▶ **WHAT IS EXPECTED**
In the material below, the required lines run from the one containing "G04 APERTURE END LIST*" through the one containing "X29000Y22375D03*". Copy those lines exactly, ends included, and nothing else.

:: DATA

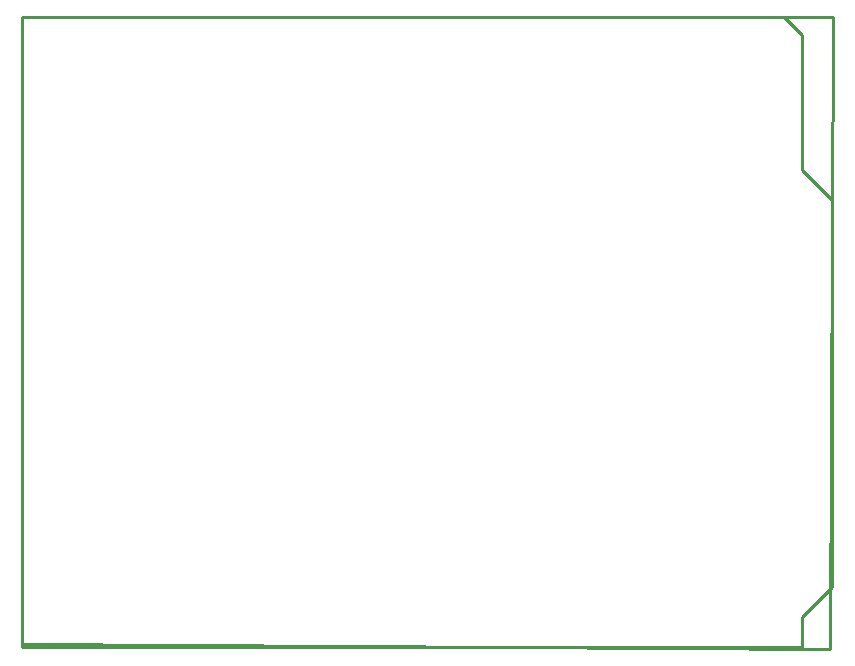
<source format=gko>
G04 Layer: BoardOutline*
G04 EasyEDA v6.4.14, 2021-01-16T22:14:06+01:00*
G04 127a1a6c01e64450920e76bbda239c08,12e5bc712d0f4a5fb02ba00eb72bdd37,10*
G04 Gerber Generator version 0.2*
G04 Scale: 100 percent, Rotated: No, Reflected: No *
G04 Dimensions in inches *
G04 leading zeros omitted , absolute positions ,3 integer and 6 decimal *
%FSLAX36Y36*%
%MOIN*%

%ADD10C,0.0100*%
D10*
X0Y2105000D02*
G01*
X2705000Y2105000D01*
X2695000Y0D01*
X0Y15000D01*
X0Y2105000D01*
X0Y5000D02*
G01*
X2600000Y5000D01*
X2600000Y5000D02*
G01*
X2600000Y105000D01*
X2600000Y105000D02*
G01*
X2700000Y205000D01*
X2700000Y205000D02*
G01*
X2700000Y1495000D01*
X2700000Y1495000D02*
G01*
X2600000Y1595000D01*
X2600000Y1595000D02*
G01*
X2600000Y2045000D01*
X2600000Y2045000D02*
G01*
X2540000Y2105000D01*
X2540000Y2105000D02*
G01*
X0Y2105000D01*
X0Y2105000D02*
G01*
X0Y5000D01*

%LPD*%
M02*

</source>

::::
:: DATA

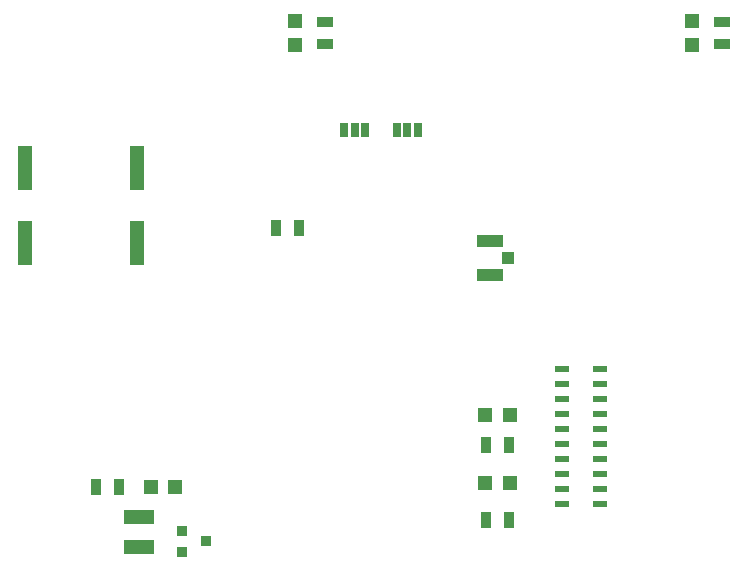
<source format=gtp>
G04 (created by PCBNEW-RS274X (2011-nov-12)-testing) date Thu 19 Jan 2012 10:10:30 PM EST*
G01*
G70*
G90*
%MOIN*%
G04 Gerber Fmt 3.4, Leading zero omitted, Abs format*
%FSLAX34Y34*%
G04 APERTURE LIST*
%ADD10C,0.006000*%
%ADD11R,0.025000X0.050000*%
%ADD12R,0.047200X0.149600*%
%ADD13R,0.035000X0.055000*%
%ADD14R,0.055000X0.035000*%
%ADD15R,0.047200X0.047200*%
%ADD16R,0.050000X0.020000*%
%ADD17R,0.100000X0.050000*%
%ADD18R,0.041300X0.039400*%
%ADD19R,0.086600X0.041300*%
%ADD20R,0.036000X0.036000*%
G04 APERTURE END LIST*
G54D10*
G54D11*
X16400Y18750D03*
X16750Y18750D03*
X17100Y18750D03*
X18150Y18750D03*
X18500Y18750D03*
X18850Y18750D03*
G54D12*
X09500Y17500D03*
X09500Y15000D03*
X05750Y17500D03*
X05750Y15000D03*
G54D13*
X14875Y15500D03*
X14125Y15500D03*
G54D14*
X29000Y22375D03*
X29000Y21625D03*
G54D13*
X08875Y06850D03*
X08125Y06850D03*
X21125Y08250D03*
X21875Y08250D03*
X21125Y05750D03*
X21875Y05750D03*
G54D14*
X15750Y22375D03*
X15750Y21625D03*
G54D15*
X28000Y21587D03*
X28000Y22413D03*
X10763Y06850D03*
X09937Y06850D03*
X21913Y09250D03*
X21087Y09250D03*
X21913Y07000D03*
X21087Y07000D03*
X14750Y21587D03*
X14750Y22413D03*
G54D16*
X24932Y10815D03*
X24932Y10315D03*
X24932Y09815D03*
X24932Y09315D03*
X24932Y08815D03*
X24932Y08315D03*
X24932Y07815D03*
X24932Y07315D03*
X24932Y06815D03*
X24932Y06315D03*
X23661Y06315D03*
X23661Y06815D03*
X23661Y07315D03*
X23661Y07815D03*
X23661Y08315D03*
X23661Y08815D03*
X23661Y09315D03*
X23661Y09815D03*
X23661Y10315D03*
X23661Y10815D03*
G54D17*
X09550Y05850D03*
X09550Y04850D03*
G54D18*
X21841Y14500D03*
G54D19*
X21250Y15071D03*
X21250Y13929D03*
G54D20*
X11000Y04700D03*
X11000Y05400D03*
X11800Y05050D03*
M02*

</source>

::::

▶ **RESULT OF THIS EXERCISE**
G04 APERTURE END LIST*
G54D10*
G54D11*
X16400Y18750D03*
X16750Y18750D03*
X17100Y18750D03*
X18150Y18750D03*
X18500Y18750D03*
X18850Y18750D03*
G54D12*
X09500Y17500D03*
X09500Y15000D03*
X05750Y17500D03*
X05750Y15000D03*
G54D13*
X14875Y15500D03*
X14125Y15500D03*
G54D14*
X29000Y22375D03*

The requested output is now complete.